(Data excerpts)
# # # # #
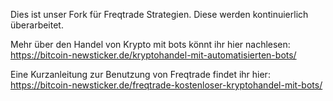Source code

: Dies ist unser Fork für Freqtrade Strategien. Diese werden kontinuierlich überarbeitet. 

Mehr über den Handel von Krypto mit bots könnt ihr  hier nachlesen:
https://bitcoin-newsticker.de/kryptohandel-mit-automatisierten-bots/

Eine Kurzanleitung zur Benutzung von Freqtrade findet ihr hier: 
https://bitcoin-newsticker.de/freqtrade-kostenloser-kryptohandel-mit-bots/

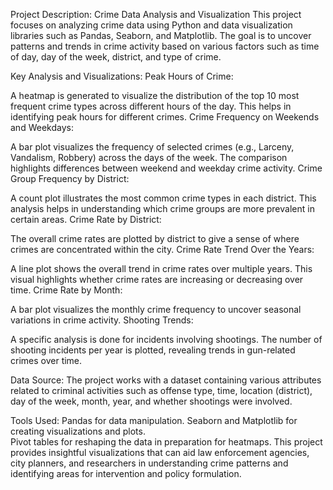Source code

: 

Project Description: Crime Data Analysis and Visualization
This project focuses on analyzing crime data using Python and data visualization libraries such as Pandas, Seaborn, and Matplotlib. The goal is to uncover patterns and trends in crime activity based on various factors such as time of day, day of the week, district, and type of crime.

Key Analysis and Visualizations:
Peak Hours of Crime:

A heatmap is generated to visualize the distribution of the top 10 most frequent crime types across different hours of the day. This helps in identifying peak hours for different crimes.
Crime Frequency on Weekends and Weekdays:

A bar plot visualizes the frequency of selected crimes (e.g., Larceny, Vandalism, Robbery) across the days of the week. The comparison highlights differences between weekend and weekday crime activity.
Crime Group Frequency by District:

A count plot illustrates the most common crime types in each district. This analysis helps in understanding which crime groups are more prevalent in certain areas.
Crime Rate by District:

The overall crime rates are plotted by district to give a sense of where crimes are concentrated within the city.
Crime Rate Trend Over the Years:


A line plot shows the overall trend in crime rates over multiple years. This visual highlights whether crime rates are increasing or decreasing over time.
Crime Rate by Month:

A bar plot visualizes the monthly crime frequency to uncover seasonal variations in crime activity.
Shooting Trends:

A specific analysis is done for incidents involving shootings. The number of shooting incidents per year is plotted, revealing trends in gun-related crimes over time.

Data Source:
The project works with a dataset containing various attributes related to criminal activities such as offense type, time, location (district), day of the week, month, year, and whether shootings were involved.

Tools Used:
Pandas for data manipulation.
Seaborn and Matplotlib for creating visualizations and plots.     
Pivot tables for reshaping the data in preparation for heatmaps.
This project provides insightful visualizations that can aid law enforcement agencies, city planners, and researchers in understanding crime patterns and identifying areas for intervention and policy formulation.
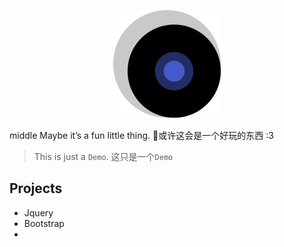 <p align="center">
  <img src="./static/ML.png">
</p>

middle Maybe it’s a fun little thing. 🦊或许这会是一个好玩的东西 :3

> This is just a `Demo`. 这只是一个`Demo`


## Projects

- Jquery
- Bootstrap
- 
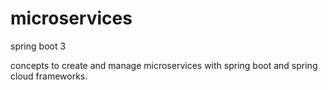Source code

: # microservices
spring boot 3

concepts to create and manage microservices with spring boot and spring cloud frameworks.
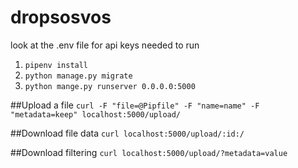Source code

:# dropsosvos

look at the .env file for api keys needed to run

1. `pipenv install`
2. `python manage.py migrate`
3. `python mange.py runserver 0.0.0.0:5000`

##Upload a file
`curl -F "file=@Pipfile" -F "name=name" -F "metadata=keep" localhost:5000/upload/`

##Download file data
`curl localhost:5000/upload/:id:/`

##Download filtering
`curl localhost:5000/upload/?metadata=value`

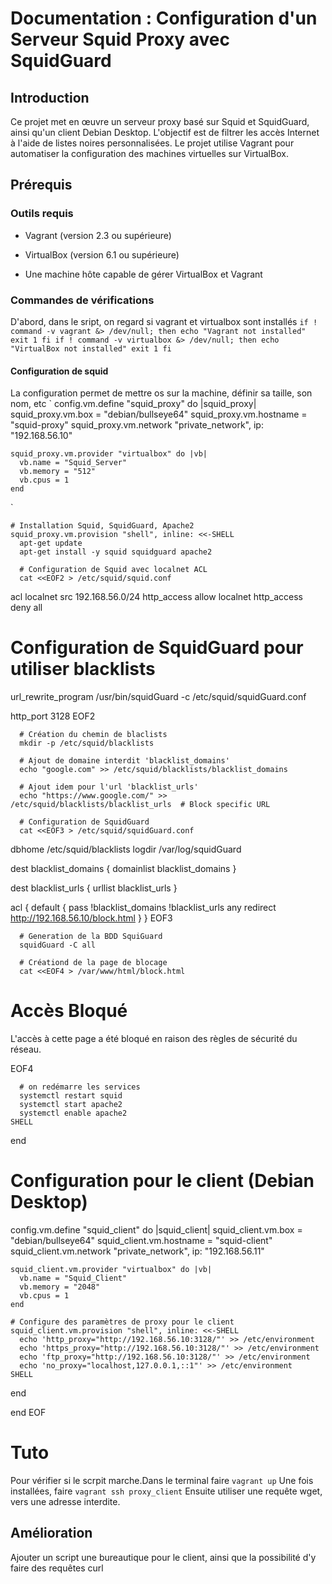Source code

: # Documentation : Configuration d'un Serveur Squid Proxy avec SquidGuard


## Introduction


Ce projet met en œuvre un serveur proxy basé sur Squid et SquidGuard, ainsi qu'un client Debian Desktop. L'objectif est de filtrer les accès Internet à l'aide de listes noires personnalisées. Le projet utilise Vagrant pour automatiser la configuration des machines virtuelles sur VirtualBox.


## Prérequis


### Outils requis


- Vagrant (version 2.3 ou supérieure)

- VirtualBox (version 6.1 ou supérieure)

- Une machine hôte capable de gérer VirtualBox et Vagrant


### Commandes de vérifications

D'abord, dans le sript, on regard si vagrant et virtualbox sont installés
`if ! command -v vagrant &> /dev/null; then
    echo "Vagrant not installed"
    exit 1
fi
if ! command -v virtualbox &> /dev/null; then
    echo "VirtualBox not installed"
    exit 1
fi
 `

#### Configuration de squid

La configuration permet de mettre os sur la machine, définir sa taille, son nom, etc
`
 config.vm.define "squid_proxy" do |squid_proxy|
    squid_proxy.vm.box = "debian/bullseye64"
    squid_proxy.vm.hostname = "squid-proxy"
    squid_proxy.vm.network "private_network", ip: "192.168.56.10"

    squid_proxy.vm.provider "virtualbox" do |vb|
      vb.name = "Squid_Server"
      vb.memory = "512"
      vb.cpus = 1
    end

`


    # Installation Squid, SquidGuard, Apache2
    squid_proxy.vm.provision "shell", inline: <<-SHELL
      apt-get update
      apt-get install -y squid squidguard apache2

      # Configuration de Squid avec localnet ACL
      cat <<EOF2 > /etc/squid/squid.conf
acl localnet src 192.168.56.0/24
http_access allow localnet
http_access deny all

# Configuration de SquidGuard pour utiliser blacklists

url_rewrite_program /usr/bin/squidGuard -c /etc/squid/squidGuard.conf


http_port 3128
EOF2

      # Création du chemin de blaclists
      mkdir -p /etc/squid/blacklists

      # Ajout de domaine interdit 'blacklist_domains'
      echo "google.com" >> /etc/squid/blacklists/blacklist_domains  

      # Ajout idem pour l'url 'blacklist_urls'
      echo "https://www.google.com/" >> /etc/squid/blacklists/blacklist_urls  # Block specific URL

      # Configuration de SquidGuard
      cat <<EOF3 > /etc/squid/squidGuard.conf
dbhome /etc/squid/blacklists
logdir /var/log/squidGuard

dest blacklist_domains {
    domainlist blacklist_domains
}

dest blacklist_urls {
    urllist blacklist_urls
}

acl {
    default {
        pass !blacklist_domains !blacklist_urls any
        redirect http://192.168.56.10/block.html
    }
}
EOF3


      # Generation de la BDD SquiGuard
      squidGuard -C all

      # Créationd de la page de blocage
      cat <<EOF4 > /var/www/html/block.html
<!DOCTYPE html>
<html lang="fr">
<head>
    <meta charset="UTF-8">
    <title>Accès Bloqué</title>
</head>
<body>
    <h1>Accès Bloqué</h1>
    <p>L'accès à cette page a été bloqué en raison des règles de sécurité du réseau.</p>
</body>
</html>
EOF4

      # on redémarre les services
      systemctl restart squid
      systemctl start apache2
      systemctl enable apache2
    SHELL
  end

  # Configuration pour le client (Debian Desktop)
  config.vm.define "squid_client" do |squid_client|
    squid_client.vm.box = "debian/bullseye64"
    squid_client.vm.hostname = "squid-client"
    squid_client.vm.network "private_network", ip: "192.168.56.11"

    squid_client.vm.provider "virtualbox" do |vb|
      vb.name = "Squid_Client"
      vb.memory = "2048"
      vb.cpus = 1
    end

    # Configure des paramètres de proxy pour le client
    squid_client.vm.provision "shell", inline: <<-SHELL
      echo 'http_proxy="http://192.168.56.10:3128/"' >> /etc/environment
      echo 'https_proxy="http://192.168.56.10:3128/"' >> /etc/environment
      echo 'ftp_proxy="http://192.168.56.10:3128/"' >> /etc/environment
      echo 'no_proxy="localhost,127.0.0.1,::1"' >> /etc/environment
    SHELL
  end

end
EOF

# Tuto

Pour vérifier si le scrpit marche.Dans le terminal faire `vagrant up`
Une fois installées, faire `vagrant ssh proxy_client`
Ensuite utiliser une requête wget, vers une adresse interdite.

## Amélioration

Ajouter un script une bureautique pour le client, ainsi que la possibilité d'y faire des requêtes curl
# # # # #
Problem statement
Restate the data above word for word. Do not include the images.

Output for this exercise
Source code

: Dies ist unser Fork für Freqtrade Strategien. Diese werden kontinuierlich überarbeitet. 

Mehr über den Handel von Krypto mit bots könnt ihr  hier nachlesen:
https://bitcoin-newsticker.de/kryptohandel-mit-automatisierten-bots/

Eine Kurzanleitung zur Benutzung von Freqtrade findet ihr hier: 
https://bitcoin-newsticker.de/freqtrade-kostenloser-kryptohandel-mit-bots/

Source code

: 

Project Description: Crime Data Analysis and Visualization
This project focuses on analyzing crime data using Python and data visualization libraries such as Pandas, Seaborn, and Matplotlib. The goal is to uncover patterns and trends in crime activity based on various factors such as time of day, day of the week, district, and type of crime.

Key Analysis and Visualizations:
Peak Hours of Crime:

A heatmap is generated to visualize the distribution of the top 10 most frequent crime types across different hours of the day. This helps in identifying peak hours for different crimes.
Crime Frequency on Weekends and Weekdays:

A bar plot visualizes the frequency of selected crimes (e.g., Larceny, Vandalism, Robbery) across the days of the week. The comparison highlights differences between weekend and weekday crime activity.
Crime Group Frequency by District:

A count plot illustrates the most common crime types in each district. This analysis helps in understanding which crime groups are more prevalent in certain areas.
Crime Rate by District:

The overall crime rates are plotted by district to give a sense of where crimes are concentrated within the city.
Crime Rate Trend Over the Years:


A line plot shows the overall trend in crime rates over multiple years. This visual highlights whether crime rates are increasing or decreasing over time.
Crime Rate by Month:

A bar plot visualizes the monthly crime frequency to uncover seasonal variations in crime activity.
Shooting Trends:

A specific analysis is done for incidents involving shootings. The number of shooting incidents per year is plotted, revealing trends in gun-related crimes over time.

Data Source:
The project works with a dataset containing various attributes related to criminal activities such as offense type, time, location (district), day of the week, month, year, and whether shootings were involved.

Tools Used:
Pandas for data manipulation.
Seaborn and Matplotlib for creating visualizations and plots.     
Pivot tables for reshaping the data in preparation for heatmaps.
This project provides insightful visualizations that can aid law enforcement agencies, city planners, and researchers in understanding crime patterns and identifying areas for intervention and policy formulation.
 <p align="center">
  <img src="./static/ML.png">
</p>

middle Maybe it’s a fun little thing. 🦊或许这会是一个好玩的东西 :3

> This is just a `Demo`. 这只是一个`Demo`


## Projects

- Jquery
- Bootstrap
- 
Source code

: # microservices
spring boot 3

concepts to create and manage microservices with spring boot and spring cloud frameworks.
Source code

:# dropsosvos

look at the .env file for api keys needed to run

1. `pipenv install`
2. `python manage.py migrate`
3. `python mange.py runserver 0.0.0.0:5000`

##Upload a file
`curl -F "file=@Pipfile" -F "name=name" -F "metadata=keep" localhost:5000/upload/`

##Download file data
`curl localhost:5000/upload/:id:/`

##Download filtering
`curl localhost:5000/upload/?metadata=value`

Source code

: # Documentation : Configuration d'un Serveur Squid Proxy avec SquidGuard


## Introduction


Ce projet met en œuvre un serveur proxy basé sur Squid et SquidGuard, ainsi qu'un client Debian Desktop. L'objectif est de filtrer les accès Internet à l'aide de listes noires personnalisées. Le projet utilise Vagrant pour automatiser la configuration des machines virtuelles sur VirtualBox.


## Prérequis


### Outils requis


- Vagrant (version 2.3 ou supérieure)

- VirtualBox (version 6.1 ou supérieure)

- Une machine hôte capable de gérer VirtualBox et Vagrant


### Commandes de vérifications

D'abord, dans le sript, on regard si vagrant et virtualbox sont installés
`if ! command -v vagrant &> /dev/null; then
    echo "Vagrant not installed"
    exit 1
fi
if ! command -v virtualbox &> /dev/null; then
    echo "VirtualBox not installed"
    exit 1
fi
 `

#### Configuration de squid

La configuration permet de mettre os sur la machine, définir sa taille, son nom, etc
`
 config.vm.define "squid_proxy" do |squid_proxy|
    squid_proxy.vm.box = "debian/bullseye64"
    squid_proxy.vm.hostname = "squid-proxy"
    squid_proxy.vm.network "private_network", ip: "192.168.56.10"

    squid_proxy.vm.provider "virtualbox" do |vb|
      vb.name = "Squid_Server"
      vb.memory = "512"
      vb.cpus = 1
    end

`


    # Installation Squid, SquidGuard, Apache2
    squid_proxy.vm.provision "shell", inline: <<-SHELL
      apt-get update
      apt-get install -y squid squidguard apache2

      # Configuration de Squid avec localnet ACL
      cat <<EOF2 > /etc/squid/squid.conf
acl localnet src 192.168.56.0/24
http_access allow localnet
http_access deny all

# Configuration de SquidGuard pour utiliser blacklists

url_rewrite_program /usr/bin/squidGuard -c /etc/squid/squidGuard.conf


http_port 3128
EOF2

      # Création du chemin de blaclists
      mkdir -p /etc/squid/blacklists

      # Ajout de domaine interdit 'blacklist_domains'
      echo "google.com" >> /etc/squid/blacklists/blacklist_domains  

      # Ajout idem pour l'url 'blacklist_urls'
      echo "https://www.google.com/" >> /etc/squid/blacklists/blacklist_urls  # Block specific URL

      # Configuration de SquidGuard
      cat <<EOF3 > /etc/squid/squidGuard.conf
dbhome /etc/squid/blacklists
logdir /var/log/squidGuard

dest blacklist_domains {
    domainlist blacklist_domains
}

dest blacklist_urls {
    urllist blacklist_urls
}

acl {
    default {
        pass !blacklist_domains !blacklist_urls any
        redirect http://192.168.56.10/block.html
    }
}
EOF3


      # Generation de la BDD SquiGuard
      squidGuard -C all

      # Créationd de la page de blocage
      cat <<EOF4 > /var/www/html/block.html
<!DOCTYPE html>
<html lang="fr">
<head>
    <meta charset="UTF-8">
    <title>Accès Bloqué</title>
</head>
<body>
    <h1>Accès Bloqué</h1>
    <p>L'accès à cette page a été bloqué en raison des règles de sécurité du réseau.</p>
</body>
</html>
EOF4

      # on redémarre les services
      systemctl restart squid
      systemctl start apache2
      systemctl enable apache2
    SHELL
  end

  # Configuration pour le client (Debian Desktop)
  config.vm.define "squid_client" do |squid_client|
    squid_client.vm.box = "debian/bullseye64"
    squid_client.vm.hostname = "squid-client"
    squid_client.vm.network "private_network", ip: "192.168.56.11"

    squid_client.vm.provider "virtualbox" do |vb|
      vb.name = "Squid_Client"
      vb.memory = "2048"
      vb.cpus = 1
    end

    # Configure des paramètres de proxy pour le client
    squid_client.vm.provision "shell", inline: <<-SHELL
      echo 'http_proxy="http://192.168.56.10:3128/"' >> /etc/environment
      echo 'https_proxy="http://192.168.56.10:3128/"' >> /etc/environment
      echo 'ftp_proxy="http://192.168.56.10:3128/"' >> /etc/environment
      echo 'no_proxy="localhost,127.0.0.1,::1"' >> /etc/environment
    SHELL
  end

end
EOF

# Tuto

Pour vérifier si le scrpit marche.Dans le terminal faire `vagrant up`
Une fois installées, faire `vagrant ssh proxy_client`
Ensuite utiliser une requête wget, vers une adresse interdite.

## Amélioration

Ajouter un script une bureautique pour le client, ainsi que la possibilité d'y faire des requêtes curl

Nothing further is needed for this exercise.